Diantara kedua relief yang menjulang ini, ada Panca Korsika yakni relief Dewa Sangkara, Indra, Yama, Kuwera, dan Baruna.
Masuk ke jaba tengah, terdiri dari tajuk pemasuan.
“Masuk ke kiri agung atau candi kurung, masuk ke halaman utamaning mandala ada gedong Candi Raras Maospahit dan Candi Raras Majapahit, serta beberapa manifestasi Tuhan yang berstana di sana,” sebut Jro mangku.
Jika Panca Mandala, pada zaman dahulu menjaga dari segala arah mata angin. Sedangkan Panca Korsika adalah pembersihan, bagi orang atau umat yang akan masuk ke pura ini.
Pada Candi Raras Maospahit, dan Candi Raras Majapahit ini berisi patung teracota yang terbuat dari tanah liat dan memegang senjata dan perisai. Seakan menjadi penjaga pintu masuk.
Temboknya pun terbuat dari bata merah yang dibajar zaman dahulu setelah tahun 1958 direstorasi, dan tahun 1990 juga kembali direstorasi kuri agungnya.
Untuk bhatara-bhatari yang malinggih di pura, adalah manifestasi Siwa Budha.
Dewa Siwa memberikan kadiatmikan atau kekuatan dan ilmu pengetahuan, sedangkan Budha merupakan lambang kasih sayang. Sedangkan relief penjaga di depan, filosofinya sebagai penjaga.
Sebab manifestasi Wisnu dalam lambang garuda yang membawa tirta amerta sanjiwani atau air kehidupan.
Kemudian di kiri, adalah relief Bhatara Bayu sebagai manifestasi Brahma untuk kehidupan di dunia.
Sehingga Pura Dang Kahyangan Jagat ini, yang diemong oleh Puri Pamecutan dan Puri Satria.
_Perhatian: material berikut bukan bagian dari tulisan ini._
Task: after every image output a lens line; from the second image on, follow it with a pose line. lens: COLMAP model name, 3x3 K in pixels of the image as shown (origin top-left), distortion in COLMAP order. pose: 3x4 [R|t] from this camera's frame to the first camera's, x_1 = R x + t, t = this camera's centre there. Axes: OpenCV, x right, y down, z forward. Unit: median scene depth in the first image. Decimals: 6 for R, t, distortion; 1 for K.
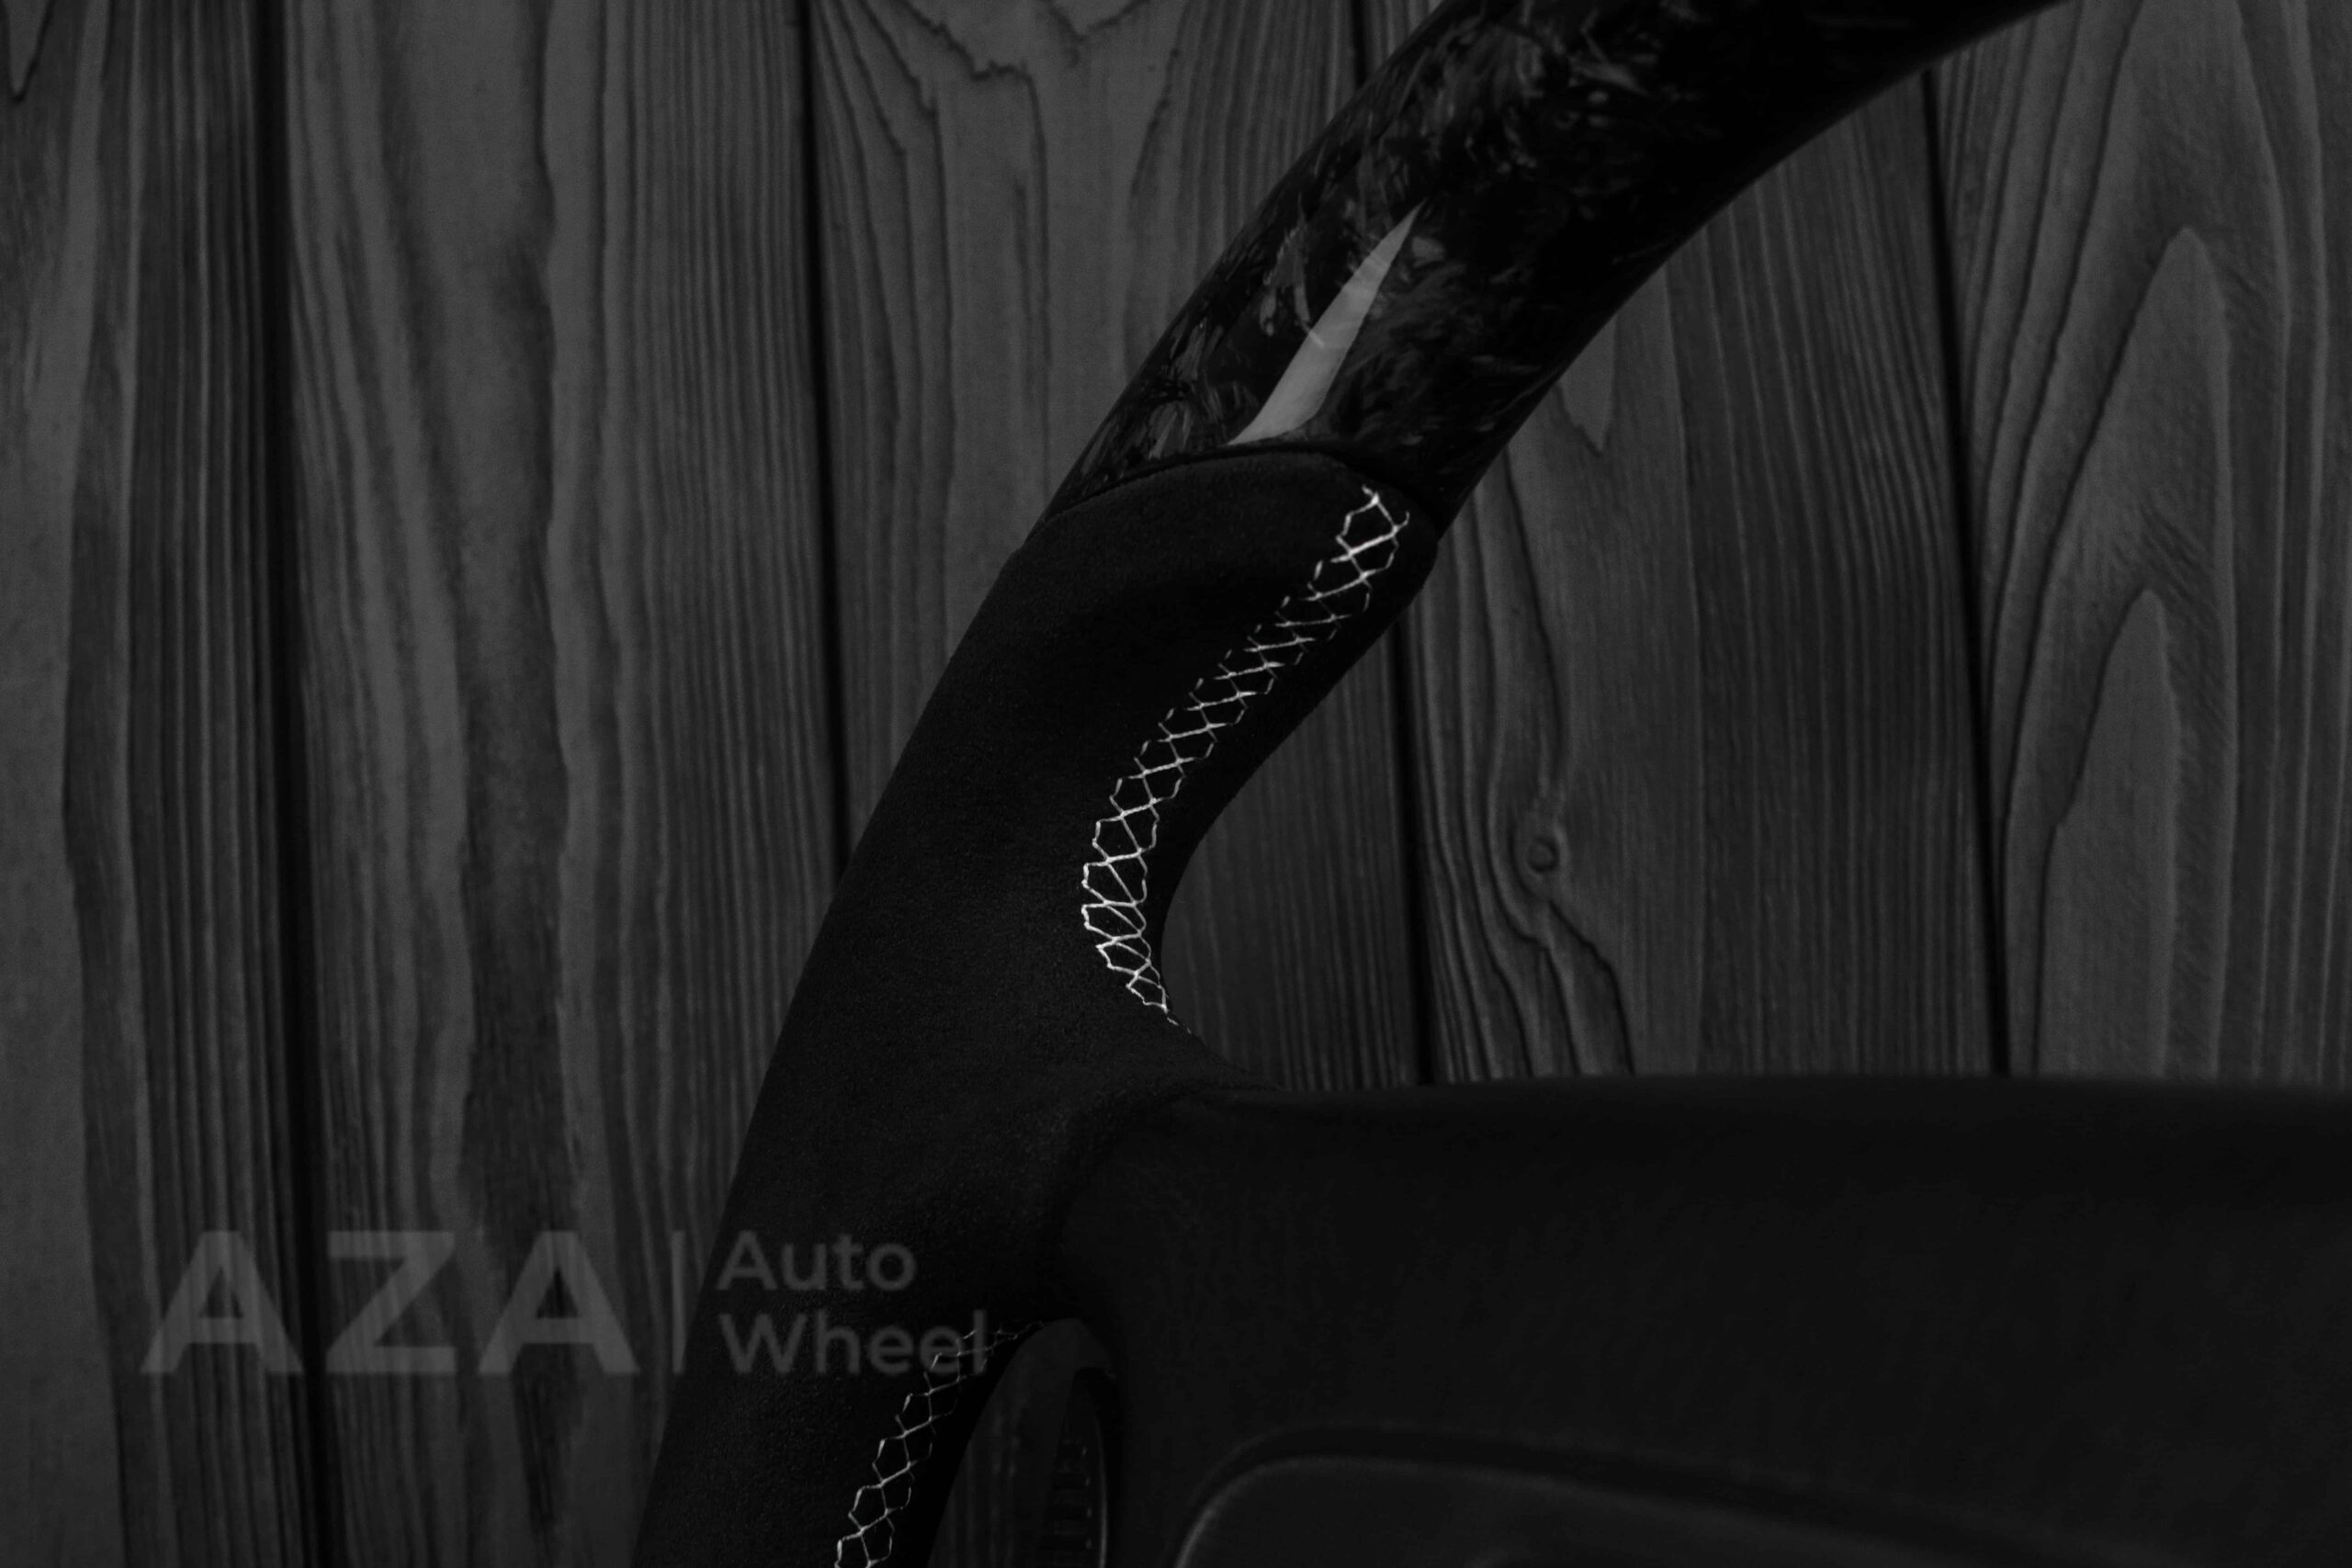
lens RADIAL K [[3619.3, 0, 1175.1], [0, 3619.3, 772.6], [0, 0, 1]] dist [-0.212451, 0.165798]
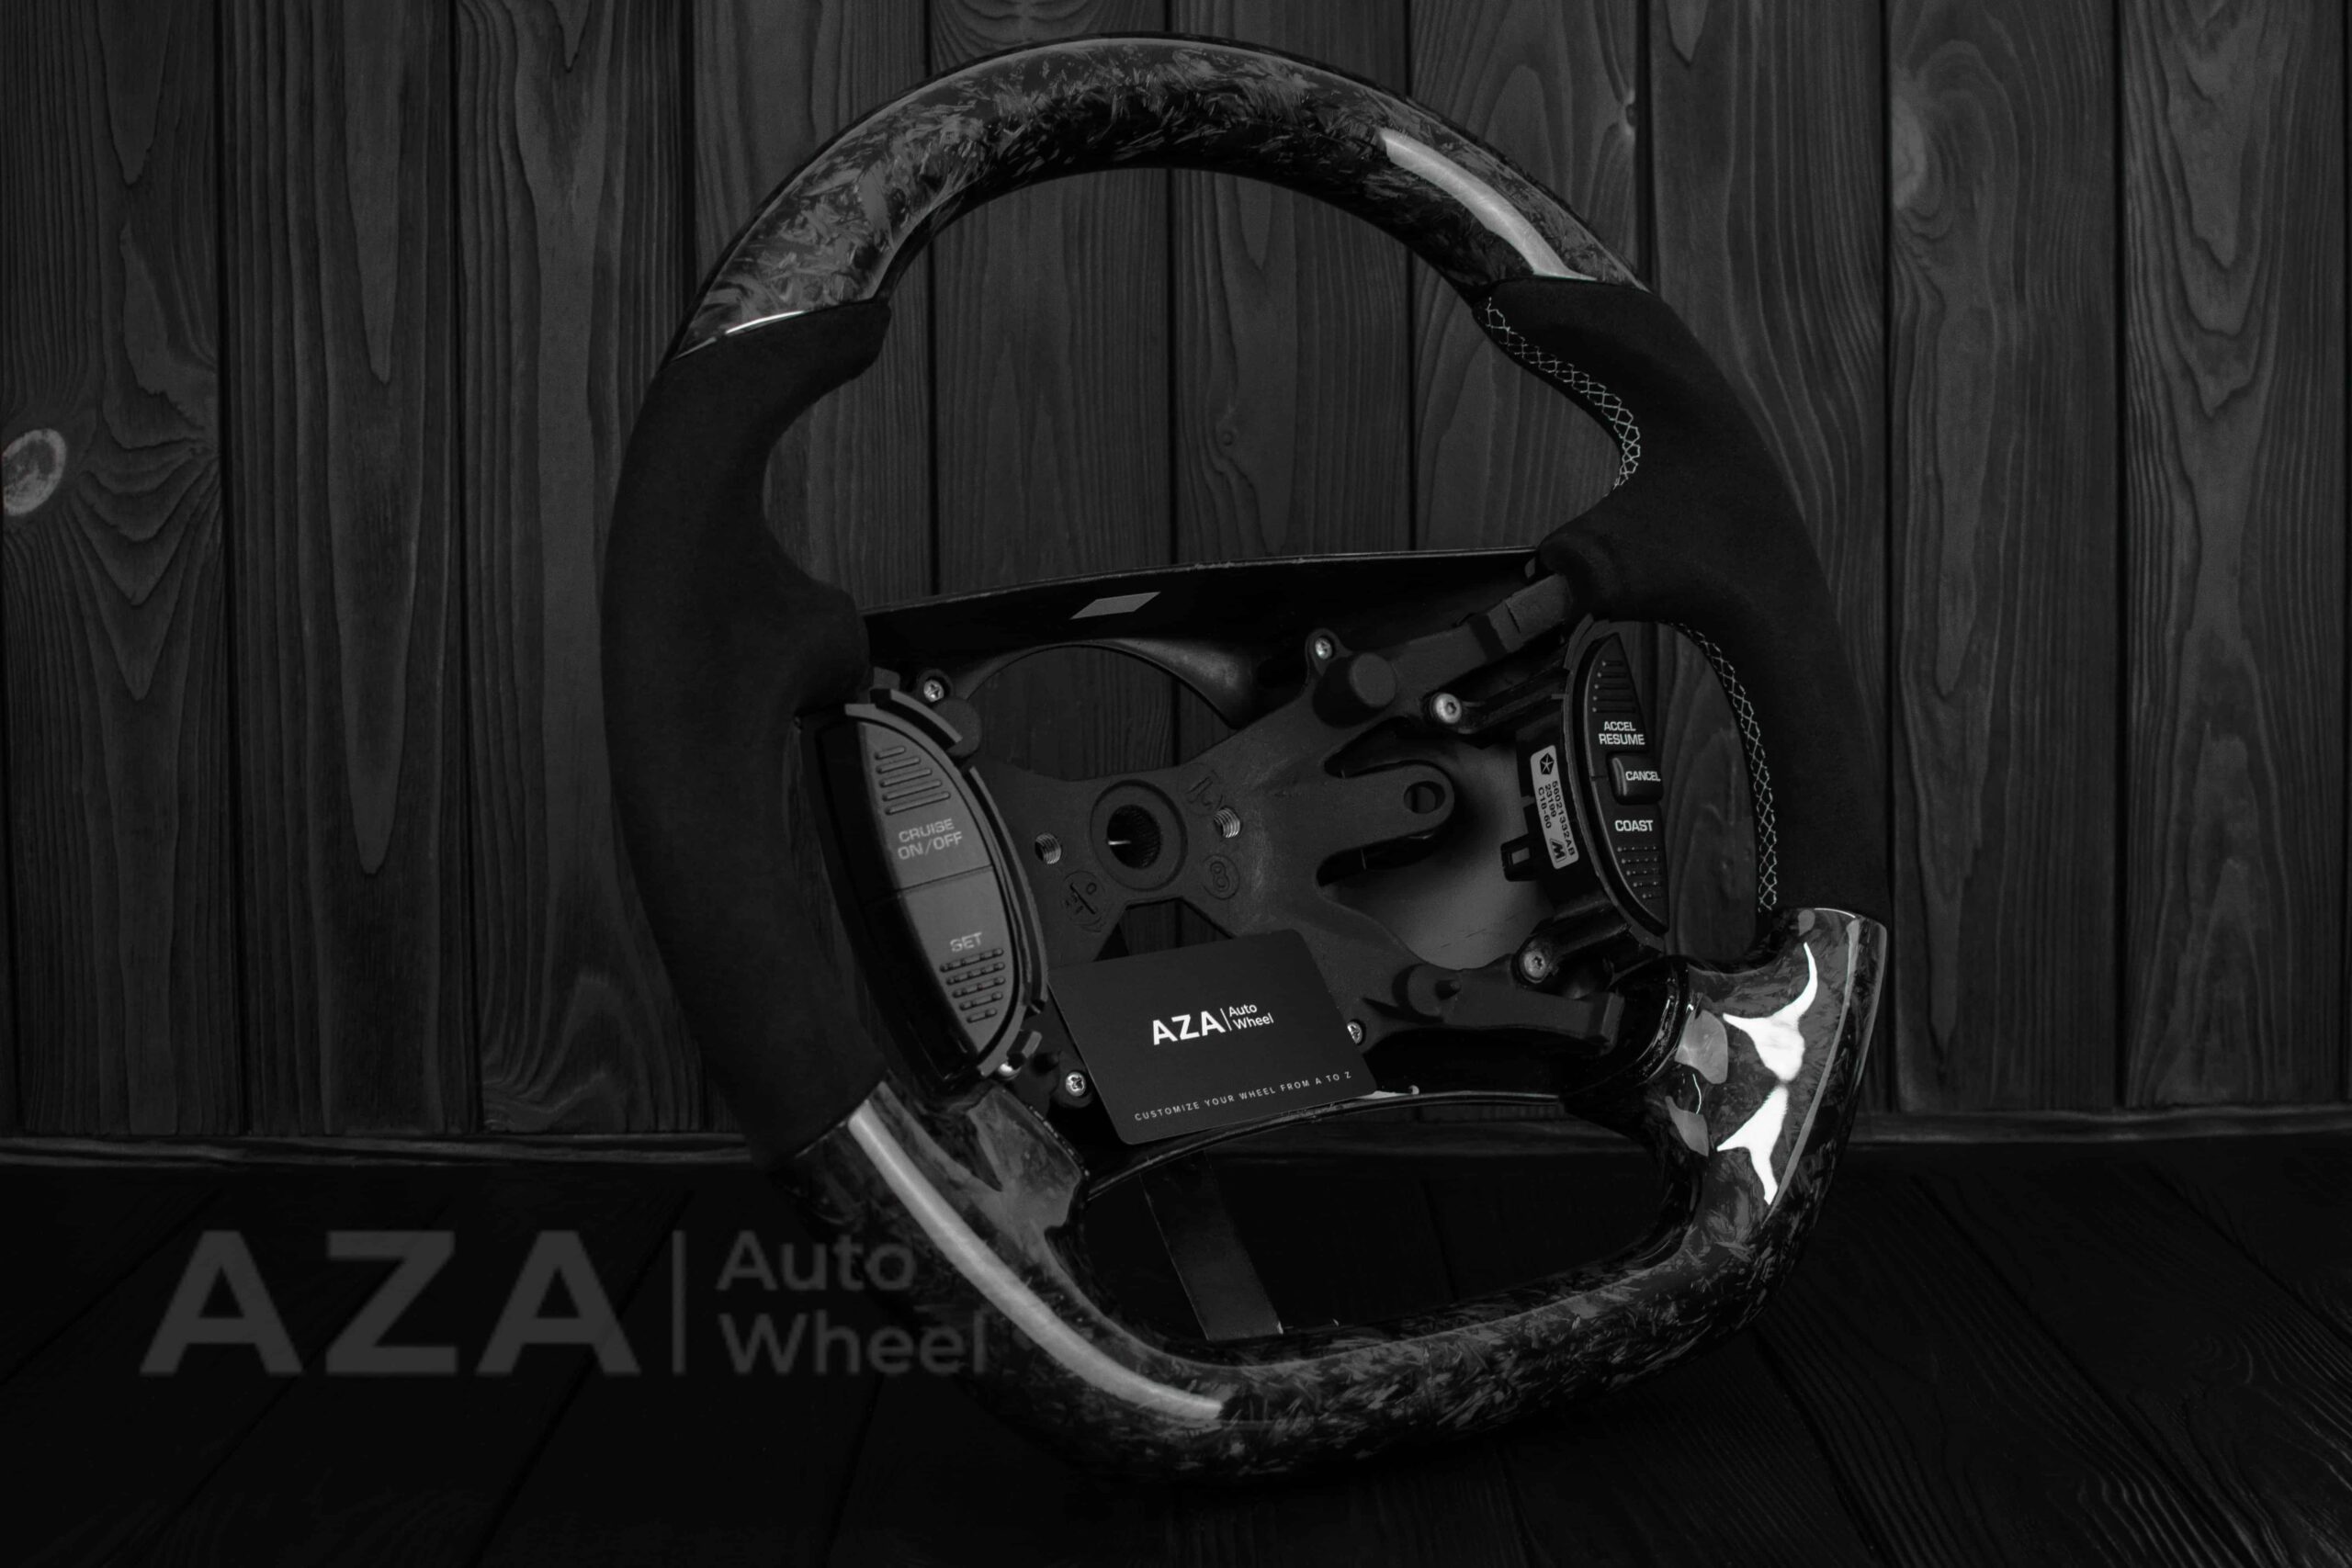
lens RADIAL K [[3231.0, 0, 1176.0], [0, 3231.0, 784.0], [0, 0, 1]] dist [-0.180062, 0.132807]
pose [[0.994328, 0.035142, 0.100382, -0.134724], [-0.048975, 0.989101, 0.138852, -0.044099], [-0.094409, -0.142981, 0.985212, -1.102187]]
Memang terkenal sangat keramat dan penuh nilai sejarah kuno.
“Orang ke sini memohon keselamatan, rezeki, pengobatan, dan bahkan memohon anak,” ucapnya.
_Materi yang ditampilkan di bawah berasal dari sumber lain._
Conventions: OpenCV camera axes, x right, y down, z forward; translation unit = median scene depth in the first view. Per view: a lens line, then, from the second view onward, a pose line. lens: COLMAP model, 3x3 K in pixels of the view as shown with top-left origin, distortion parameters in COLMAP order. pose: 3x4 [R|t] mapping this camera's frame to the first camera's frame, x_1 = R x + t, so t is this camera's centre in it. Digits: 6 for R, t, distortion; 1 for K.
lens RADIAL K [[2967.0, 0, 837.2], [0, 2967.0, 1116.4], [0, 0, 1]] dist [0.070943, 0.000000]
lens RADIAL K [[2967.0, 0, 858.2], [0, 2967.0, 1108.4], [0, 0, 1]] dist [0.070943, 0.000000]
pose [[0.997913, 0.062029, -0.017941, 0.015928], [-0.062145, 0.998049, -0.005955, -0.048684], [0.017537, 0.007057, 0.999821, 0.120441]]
Luasnya nilai sejarah, apalagi di era Majapahit membuat pura ini didatangi tidak hanya umat Hindu. Tetapi didatangi hingga warga dari berbagai belahan nusantara.
“Cukup membawa pejati, kalau tidak punya bisa bawa canang, atau dupa saja. Intinya ikhlas saja,” sebutnya.